If we look at the file inventories/0000009036–9cbf750ff34fa7b3940af47b7c95ec812d2e536f5feada8d0e89ed530cecddcc

Starting with inventory:
0000005042-37894faa0a3f90fcba049147fdb28490d53b1a27b5763feff3a940906a8e0823
[TAG 1.5.2
Guillaume <me@mail.com>**20091110191538
 Ignore-this: 7af98721b507b5b53d95688aeee45eff
] 
hash: 0000003430-515b0a6e2c0fd55f0fb7fdf85b59387ee78a7c97306b56cd5767e0afedc62303
[comment no longer relevant
Guillaume <me@mail.com>**20100217132511
 Ignore-this: e854183117a8d980ccab7efdf5a66a3d
] 
hash: 0000000232-c7d79d1acf8a1847869c73e7852937b91d65a179f91e3d5b0581a354f6596cfe
[defer more to getMods
Guillaume <me@mail.com>**20100217173918
 Ignore-this: f6e2633492d31565723729e787a62dd2
] 

TODO what is the logic behind inventory file segmenting ?

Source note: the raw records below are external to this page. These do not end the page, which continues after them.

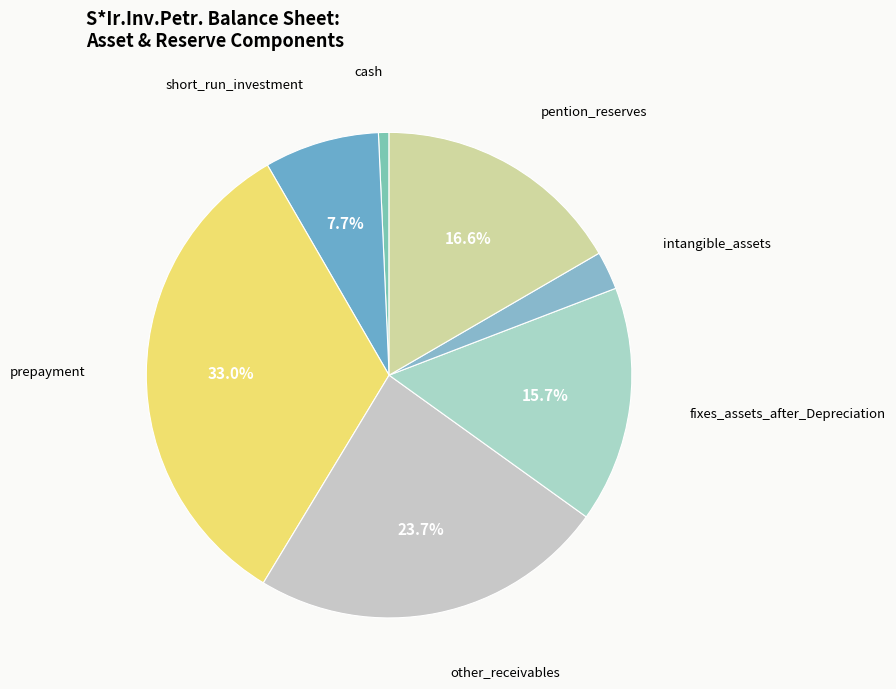

True or false: cash accounts for 11% of the total.

False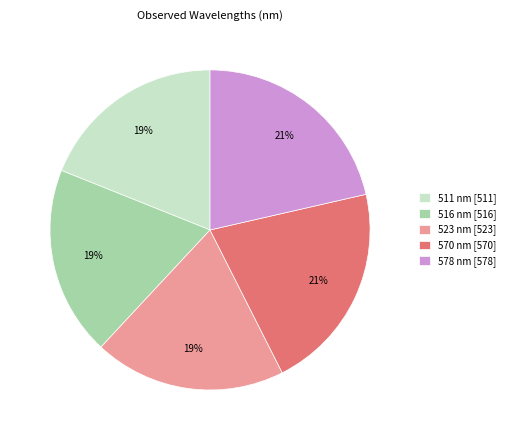

Which has a higher value, 570 nm [570] or 523 nm [523]?

570 nm [570]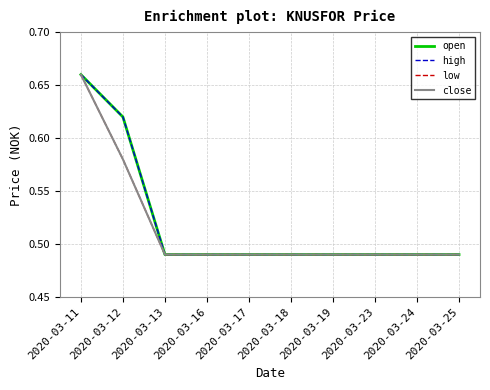

What is the greatest value displayed?

0.7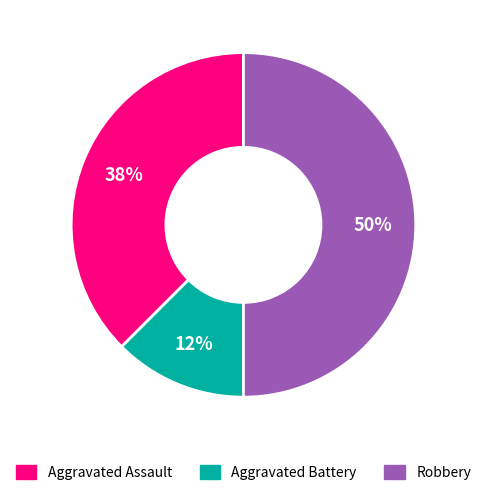

Do Robbery and Aggravated Battery together represent more than half of the pie?

Yes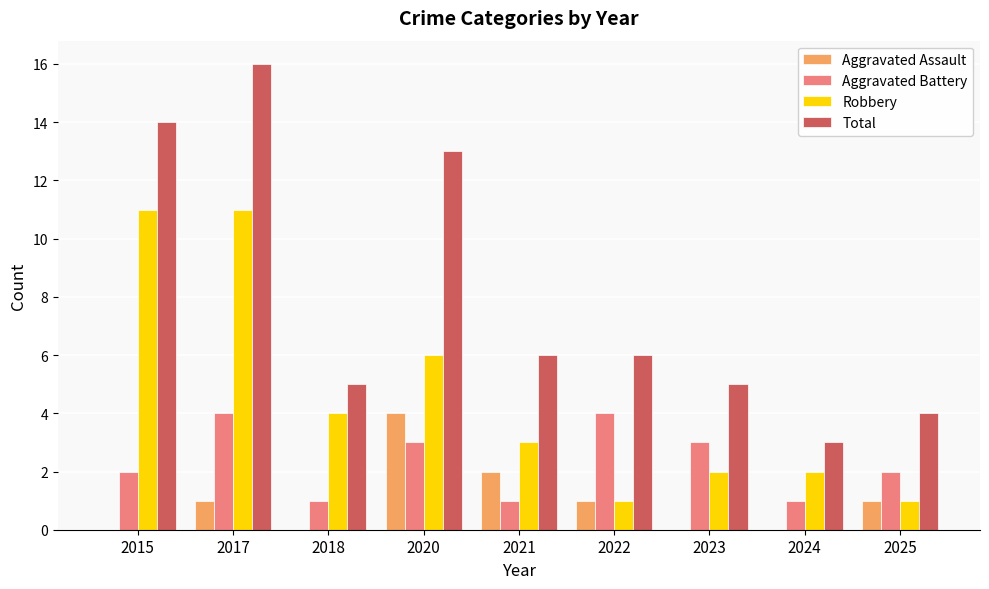

Reading left to right, list all the values displayed in this chart.

Aggravated Assault: 2015=0	2017=1	2018=0	2020=4	2021=2	2022=1	2023=0	2024=0	2025=1
Aggravated Battery: 2015=2	2017=4	2018=1	2020=3	2021=1	2022=4	2023=3	2024=1	2025=2
Robbery: 2015=11	2017=11	2018=4	2020=6	2021=3	2022=1	2023=2	2024=2	2025=1
Total: 2015=14	2017=16	2018=5	2020=13	2021=6	2022=6	2023=5	2024=3	2025=4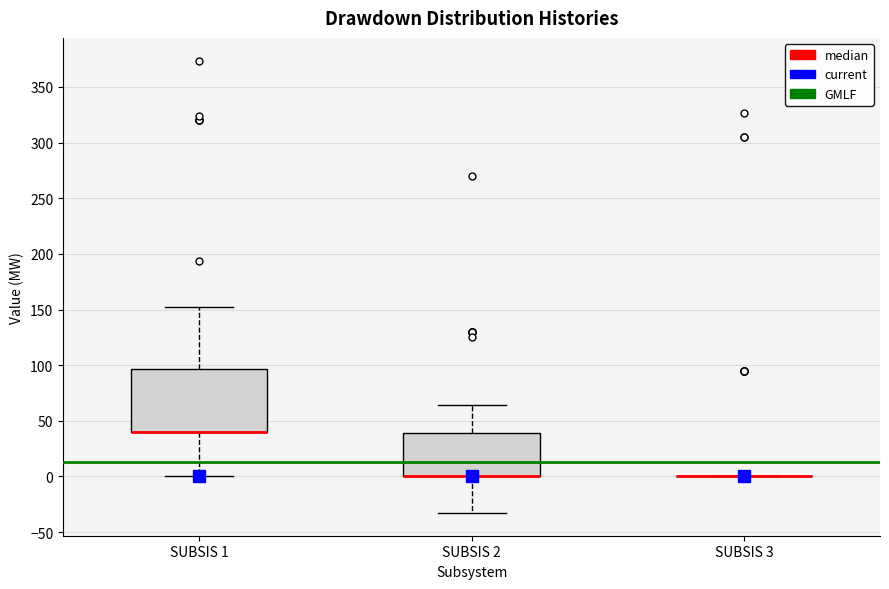

Reading left to right, transcribe this box plot: for each box, give where its median line is, the range the box spans, and where its two whiskers end, as read against the y-axis. The values are not printed on the chart, so give them approximately, as read against the axis.

SUBSIS 1: median 40 (drawn on the box's lower edge), box 40 to 95, whiskers 0 to 150
SUBSIS 2: median 0 (drawn on the box's lower edge), box 0 to 40, whiskers -35 to 65
SUBSIS 3: box collapsed to a line at 0, whiskers 0 to 0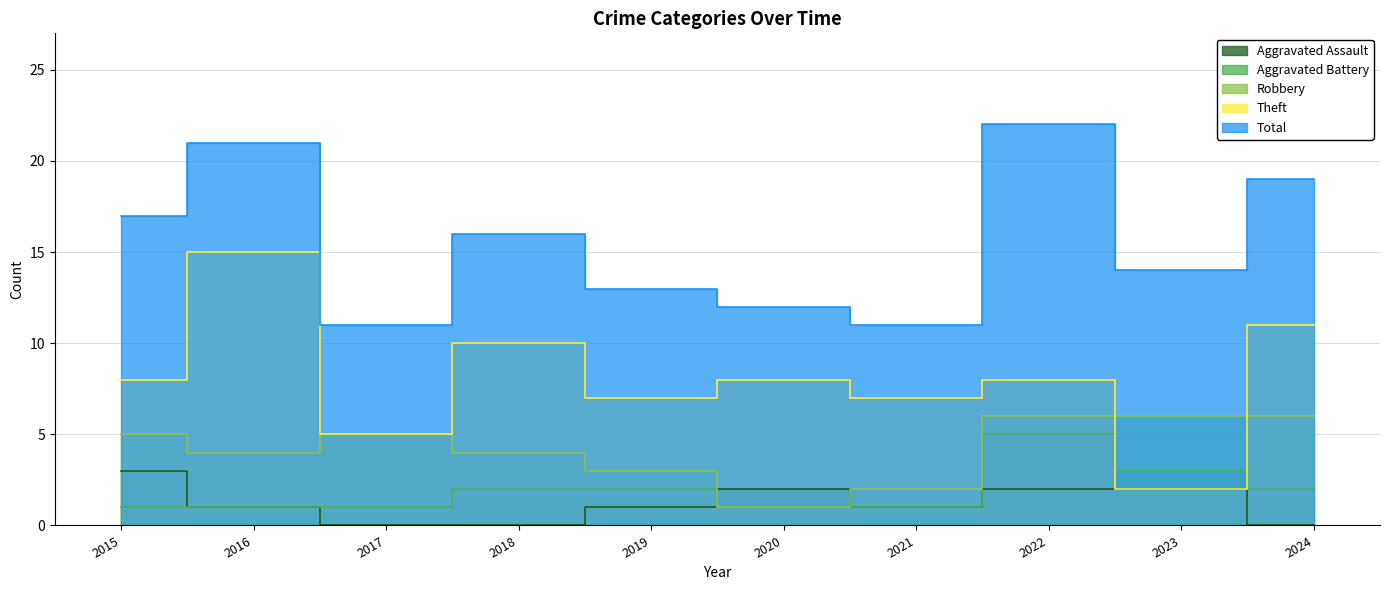

Which series has the largest range (max minus min)?

Theft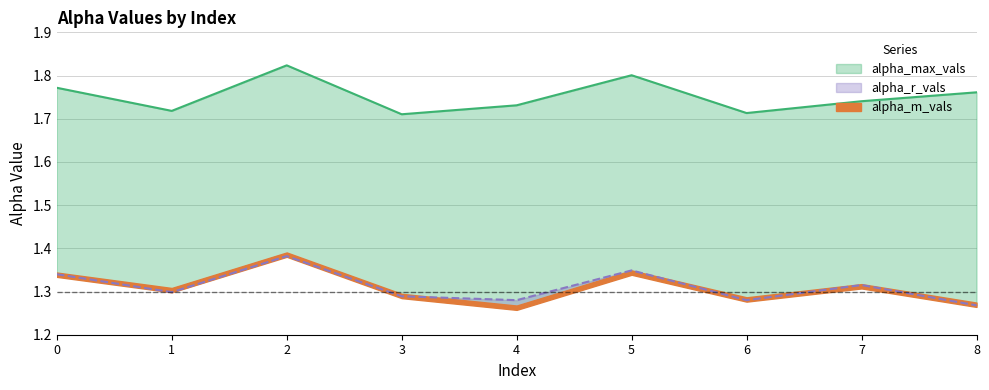

True or false: alpha_max_vals and alpha_r_vals intersect in this chart.

False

See that inventory files contain the metadata of patches but not their contents. There isa hash for that, and the hash is used as a file name in _darcs/patches/, to store the metadata again + the patch content.

Why is there patch metadata in inventory files, while it is also in _darcs/patches/ files? This is for lazy repositories. In lazy repositories you don’t download patches files but you have inventory files. So at least you can do darcs changes without having to downlad extra files. However if you want to do darcs changes -v this downloads all patches. By the way this is a way to “complete” your repository into a full one.